A flexible object-level (OL) processing strategy is proposed to raise the efficiency of several popluar spatiotemporal fusion methods including STARFM, ESTARFM, Fit-FC, FSDAF and FSDAF 2.0. The OL fusion versions of STARFM, ESTARFM, and Fit-FC can better preserve the structural information, and were 102.89–113.71, 92.77–115.73, and 30.51–36.15 times faster than their original methods (the 1.1 version of OL-Fit-FC is about 50 times faster than Fit-FC).

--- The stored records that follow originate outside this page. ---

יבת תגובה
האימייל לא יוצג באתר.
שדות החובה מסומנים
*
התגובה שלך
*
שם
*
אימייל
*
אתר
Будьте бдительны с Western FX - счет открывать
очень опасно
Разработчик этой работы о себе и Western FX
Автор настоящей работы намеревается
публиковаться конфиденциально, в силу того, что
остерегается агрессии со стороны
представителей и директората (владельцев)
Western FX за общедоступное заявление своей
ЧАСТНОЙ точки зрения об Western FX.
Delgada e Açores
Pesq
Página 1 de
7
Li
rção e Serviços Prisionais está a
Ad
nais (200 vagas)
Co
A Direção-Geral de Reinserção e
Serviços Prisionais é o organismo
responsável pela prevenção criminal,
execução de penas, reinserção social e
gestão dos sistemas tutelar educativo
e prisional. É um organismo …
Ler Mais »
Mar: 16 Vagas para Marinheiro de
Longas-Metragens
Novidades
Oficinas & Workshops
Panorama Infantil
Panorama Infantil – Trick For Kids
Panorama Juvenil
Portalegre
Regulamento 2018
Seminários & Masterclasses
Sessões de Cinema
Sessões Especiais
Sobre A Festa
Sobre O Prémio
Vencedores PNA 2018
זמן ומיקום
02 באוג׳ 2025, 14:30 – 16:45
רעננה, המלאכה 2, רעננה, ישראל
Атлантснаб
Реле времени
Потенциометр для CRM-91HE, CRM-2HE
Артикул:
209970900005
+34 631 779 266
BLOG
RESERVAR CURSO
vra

In addition, an object-level hybrid spatiotemporal fusion method (OL-HSTFM) were proposed, which incorporates the efficiency advantage of object-level fusion strategy, spectral accuracy advantage of the three-step method (Fit-FC), and the spatial accuracy advantage of the spatial and temporal adaptive reflectance fusion model (STARFM).

Please double-click OLfusionv1.1.exe to install OL-fusionAPP and MATLAB Runtime version 9.9 (R2020b). Make sure you are connected to the network and anti-virus software (e.g., 360) is turned off during installation.

OL-STARFM can run on Google Earth engine:https://code.earthengine.google.com/44c8f640b2746515f13f2f1adff2574c

D. Guo, W. Shi, H. Zhang and M. Hao, "A Flexible Object-Level Processing Strategy to Enhance the Weight Function-Based Spatiotemporal Fusion Method," in IEEE Transactions on Geoscience and Remote Sensing, vol. 60, pp. 1-11, 2022, Art no. 4414811, doi: 10.1109/TGRS.2022.3212474.

D. Guo and W. Shi, "Object-Level Hybrid Spatiotemporal Fusion: Reaching a Better Trade-Off Among Spectral Accuracy, Spatial Accuracy and Efficiency," in IEEE Journal of Selected Topics in Applied Earth Observations and Remote Sensing, doi: 10.1109/JSTARS.2023.3310195.

The complete datasets, quantitative comparison data for OL—fusion experiments are available in https://github.com/Andy-cumt/Spatiotemporal-fusion-data

Paper Errata: There is a clerical error in Eq.(17) in paper "A Flexible Object-Level Processing Strategy to Enhance the Weight Function-Based Spatiotemporal Fusion Method," where the fine image of the predicted phase should be involved in the calculation, rather than the base phase.